文摘As men grow older, testosterone (T) levels decline and the significance of this change is debated. The evidence supporting a causal role for lower circulating T, or its metabolites dihydrotestosterone (DHT) and estradiol, in the genesis of atherosclerosis and cardiovascular disease (CVD) in men is limited. Observational studies associate low baseline T levels with carotid atherosclerosis, aortic and peripheral vascular disease, and with the incidence of cardiovascular events and mortality. Studies using mass spectrometry suggest that when total T is assayed optimally, calculation of free T might not necessarily improve risk stratification. There is limited evidence to support an association of estradiol with CVD. Interventional studies of T therapy in men with coronary artery disease have shown beneficial effects on exercise-induced myocardial ischemia. However, placebo-controlled, randomized clinical trials (RCTs) of T therapy in men with the prespecified outcomes of cardiovascular events or deaths are lacking.
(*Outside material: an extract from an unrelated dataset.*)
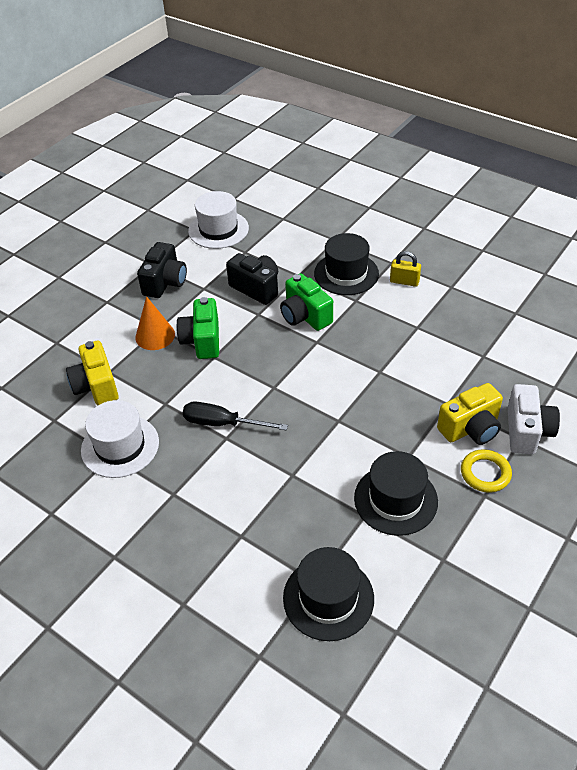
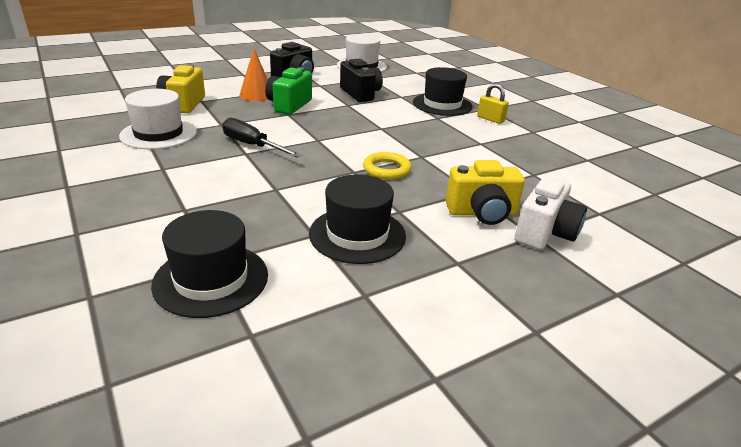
camera: 20 degrees right, 15 degrees down
green camera [280,273,333,331] -> none
yellow ring [461,449,512,493] -> yellow ring moved to [363,152,412,180]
Meta-analyses of randomized controlled trials of T published up to 2010 found no increase in cardiovascular events, mortality, or prostate cancer with therapy. Recently, in a trial of older men with mobility limitations, men randomized to receive a substantial dose of T reported cardiovascular adverse effects. This phenomenon was not reported from a comparable trial where men received a more conservative dose of T, suggesting a prudent approach should be adopted when considering therapy in frail older men with existing CVD. Adequately powered RCTs of T in middle-aged and older men are needed to clarify whether or not hormonal intervention would reduce the incidence of CVD.